Problem: Count the lines in the listing below that contain the string "Barra". Give only the number.

[Start Records]

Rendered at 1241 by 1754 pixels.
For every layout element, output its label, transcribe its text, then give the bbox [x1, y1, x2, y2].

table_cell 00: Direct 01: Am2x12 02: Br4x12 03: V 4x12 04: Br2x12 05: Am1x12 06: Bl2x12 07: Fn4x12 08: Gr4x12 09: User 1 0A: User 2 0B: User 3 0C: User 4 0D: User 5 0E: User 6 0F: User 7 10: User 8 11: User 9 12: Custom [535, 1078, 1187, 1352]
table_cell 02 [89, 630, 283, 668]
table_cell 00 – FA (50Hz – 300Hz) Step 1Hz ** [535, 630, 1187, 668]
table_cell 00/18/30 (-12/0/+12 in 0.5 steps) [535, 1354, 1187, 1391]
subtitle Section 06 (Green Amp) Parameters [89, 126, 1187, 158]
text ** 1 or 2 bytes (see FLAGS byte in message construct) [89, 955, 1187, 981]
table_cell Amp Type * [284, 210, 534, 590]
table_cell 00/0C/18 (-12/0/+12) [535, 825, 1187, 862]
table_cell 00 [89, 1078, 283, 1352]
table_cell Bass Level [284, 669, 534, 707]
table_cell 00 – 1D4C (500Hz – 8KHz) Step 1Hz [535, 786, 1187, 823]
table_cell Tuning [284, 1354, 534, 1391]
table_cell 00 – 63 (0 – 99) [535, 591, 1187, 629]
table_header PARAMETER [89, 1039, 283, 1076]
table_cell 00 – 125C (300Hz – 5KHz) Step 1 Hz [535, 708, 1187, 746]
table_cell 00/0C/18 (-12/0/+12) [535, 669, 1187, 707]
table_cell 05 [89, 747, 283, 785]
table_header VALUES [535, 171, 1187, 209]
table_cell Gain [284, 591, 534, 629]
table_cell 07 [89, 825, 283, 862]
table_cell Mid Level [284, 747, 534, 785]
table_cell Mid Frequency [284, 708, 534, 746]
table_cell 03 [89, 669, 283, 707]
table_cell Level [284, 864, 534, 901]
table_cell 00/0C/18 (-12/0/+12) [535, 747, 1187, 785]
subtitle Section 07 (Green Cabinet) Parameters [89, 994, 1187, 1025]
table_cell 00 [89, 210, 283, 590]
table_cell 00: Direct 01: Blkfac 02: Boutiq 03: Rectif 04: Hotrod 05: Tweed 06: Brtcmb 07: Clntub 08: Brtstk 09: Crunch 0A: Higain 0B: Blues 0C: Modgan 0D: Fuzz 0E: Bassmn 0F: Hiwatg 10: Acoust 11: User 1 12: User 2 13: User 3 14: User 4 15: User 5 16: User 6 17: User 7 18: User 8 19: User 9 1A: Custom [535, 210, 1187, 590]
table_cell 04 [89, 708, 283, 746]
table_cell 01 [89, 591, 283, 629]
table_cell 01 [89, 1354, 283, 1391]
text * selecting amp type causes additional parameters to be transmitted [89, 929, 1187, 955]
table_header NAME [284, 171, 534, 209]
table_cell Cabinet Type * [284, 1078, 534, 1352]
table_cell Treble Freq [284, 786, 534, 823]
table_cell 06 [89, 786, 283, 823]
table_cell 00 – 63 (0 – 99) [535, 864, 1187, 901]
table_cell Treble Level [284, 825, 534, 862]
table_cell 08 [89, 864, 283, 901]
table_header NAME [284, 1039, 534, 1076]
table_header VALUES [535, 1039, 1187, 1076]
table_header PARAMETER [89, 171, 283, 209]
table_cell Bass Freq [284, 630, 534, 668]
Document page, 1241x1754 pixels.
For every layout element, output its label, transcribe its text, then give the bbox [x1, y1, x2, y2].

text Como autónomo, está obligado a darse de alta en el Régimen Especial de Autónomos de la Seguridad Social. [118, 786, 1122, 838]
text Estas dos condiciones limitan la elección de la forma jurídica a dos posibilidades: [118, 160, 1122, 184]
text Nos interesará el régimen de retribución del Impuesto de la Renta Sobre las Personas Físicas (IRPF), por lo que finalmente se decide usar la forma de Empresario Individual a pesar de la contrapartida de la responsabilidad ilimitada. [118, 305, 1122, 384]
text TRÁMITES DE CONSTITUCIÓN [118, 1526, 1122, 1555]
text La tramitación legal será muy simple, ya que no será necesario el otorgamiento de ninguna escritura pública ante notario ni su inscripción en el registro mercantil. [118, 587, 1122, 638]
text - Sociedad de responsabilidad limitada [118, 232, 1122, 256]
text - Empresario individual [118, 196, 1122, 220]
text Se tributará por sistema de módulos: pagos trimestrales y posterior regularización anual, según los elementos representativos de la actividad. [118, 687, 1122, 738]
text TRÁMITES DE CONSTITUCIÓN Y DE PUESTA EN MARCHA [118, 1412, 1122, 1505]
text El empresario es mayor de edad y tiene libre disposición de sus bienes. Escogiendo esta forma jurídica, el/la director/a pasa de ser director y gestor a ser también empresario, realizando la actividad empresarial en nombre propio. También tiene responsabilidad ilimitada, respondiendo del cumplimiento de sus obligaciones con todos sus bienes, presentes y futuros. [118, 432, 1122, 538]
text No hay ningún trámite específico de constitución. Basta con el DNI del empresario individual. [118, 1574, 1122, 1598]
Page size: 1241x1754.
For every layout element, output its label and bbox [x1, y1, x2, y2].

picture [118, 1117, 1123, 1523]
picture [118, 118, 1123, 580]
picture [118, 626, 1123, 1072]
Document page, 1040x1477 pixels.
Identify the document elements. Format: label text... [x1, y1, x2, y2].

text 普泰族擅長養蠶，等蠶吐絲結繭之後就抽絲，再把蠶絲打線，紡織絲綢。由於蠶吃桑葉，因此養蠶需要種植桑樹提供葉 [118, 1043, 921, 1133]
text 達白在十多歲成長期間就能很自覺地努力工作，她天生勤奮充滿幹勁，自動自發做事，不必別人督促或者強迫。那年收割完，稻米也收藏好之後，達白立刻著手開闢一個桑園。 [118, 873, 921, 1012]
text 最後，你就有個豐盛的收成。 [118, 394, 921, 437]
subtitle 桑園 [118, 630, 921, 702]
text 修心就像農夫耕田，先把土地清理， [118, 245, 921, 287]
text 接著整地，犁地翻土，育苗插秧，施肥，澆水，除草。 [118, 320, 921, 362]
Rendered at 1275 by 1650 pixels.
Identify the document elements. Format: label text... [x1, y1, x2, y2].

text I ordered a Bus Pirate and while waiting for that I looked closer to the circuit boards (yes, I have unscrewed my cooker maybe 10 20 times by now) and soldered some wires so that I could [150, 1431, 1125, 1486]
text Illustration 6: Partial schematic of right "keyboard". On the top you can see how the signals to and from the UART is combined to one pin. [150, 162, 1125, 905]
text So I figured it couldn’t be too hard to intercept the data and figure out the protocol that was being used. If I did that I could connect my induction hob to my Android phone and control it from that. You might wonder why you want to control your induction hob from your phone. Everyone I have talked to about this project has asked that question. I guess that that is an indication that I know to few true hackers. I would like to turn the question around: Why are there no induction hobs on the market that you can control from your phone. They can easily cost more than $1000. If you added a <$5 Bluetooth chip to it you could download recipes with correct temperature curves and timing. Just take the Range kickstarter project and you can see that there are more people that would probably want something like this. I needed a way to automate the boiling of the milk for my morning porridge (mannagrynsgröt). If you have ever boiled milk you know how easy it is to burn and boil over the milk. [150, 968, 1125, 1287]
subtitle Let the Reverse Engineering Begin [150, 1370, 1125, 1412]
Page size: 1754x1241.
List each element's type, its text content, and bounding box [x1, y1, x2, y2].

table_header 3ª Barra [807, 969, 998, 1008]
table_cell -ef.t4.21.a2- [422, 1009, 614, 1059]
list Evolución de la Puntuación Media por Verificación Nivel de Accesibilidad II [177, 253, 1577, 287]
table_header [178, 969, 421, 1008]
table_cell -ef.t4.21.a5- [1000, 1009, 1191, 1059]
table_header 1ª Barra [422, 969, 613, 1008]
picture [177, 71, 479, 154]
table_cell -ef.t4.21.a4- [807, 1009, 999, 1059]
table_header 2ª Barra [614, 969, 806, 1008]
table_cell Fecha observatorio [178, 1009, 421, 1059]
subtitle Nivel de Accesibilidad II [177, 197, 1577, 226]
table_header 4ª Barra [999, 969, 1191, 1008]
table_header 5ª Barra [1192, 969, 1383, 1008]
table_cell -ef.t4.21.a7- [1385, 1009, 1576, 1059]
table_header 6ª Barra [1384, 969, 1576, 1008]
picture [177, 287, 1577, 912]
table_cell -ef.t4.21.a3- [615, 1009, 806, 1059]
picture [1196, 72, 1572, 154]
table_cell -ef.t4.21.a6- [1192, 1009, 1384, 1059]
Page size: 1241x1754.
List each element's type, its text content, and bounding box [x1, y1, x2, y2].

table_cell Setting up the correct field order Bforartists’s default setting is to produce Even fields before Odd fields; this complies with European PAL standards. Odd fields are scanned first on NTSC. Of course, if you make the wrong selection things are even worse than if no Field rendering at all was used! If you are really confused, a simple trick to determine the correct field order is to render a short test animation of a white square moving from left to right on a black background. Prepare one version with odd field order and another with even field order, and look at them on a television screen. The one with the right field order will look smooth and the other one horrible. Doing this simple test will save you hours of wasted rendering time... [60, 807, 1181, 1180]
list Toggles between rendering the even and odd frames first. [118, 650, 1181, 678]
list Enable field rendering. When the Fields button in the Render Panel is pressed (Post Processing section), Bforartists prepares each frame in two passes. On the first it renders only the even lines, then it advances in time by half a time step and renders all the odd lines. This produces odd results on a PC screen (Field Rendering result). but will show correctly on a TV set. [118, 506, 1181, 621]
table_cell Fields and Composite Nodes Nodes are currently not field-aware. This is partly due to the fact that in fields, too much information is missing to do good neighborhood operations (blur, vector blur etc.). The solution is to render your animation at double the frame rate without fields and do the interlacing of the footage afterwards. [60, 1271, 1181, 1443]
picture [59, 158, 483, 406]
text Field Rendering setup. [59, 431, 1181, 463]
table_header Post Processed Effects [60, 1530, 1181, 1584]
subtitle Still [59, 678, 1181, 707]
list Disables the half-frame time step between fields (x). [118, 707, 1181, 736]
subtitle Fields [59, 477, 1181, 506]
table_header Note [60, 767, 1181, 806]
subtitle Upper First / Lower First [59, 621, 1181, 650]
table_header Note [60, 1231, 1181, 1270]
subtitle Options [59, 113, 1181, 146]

[End Records]

Result below: 6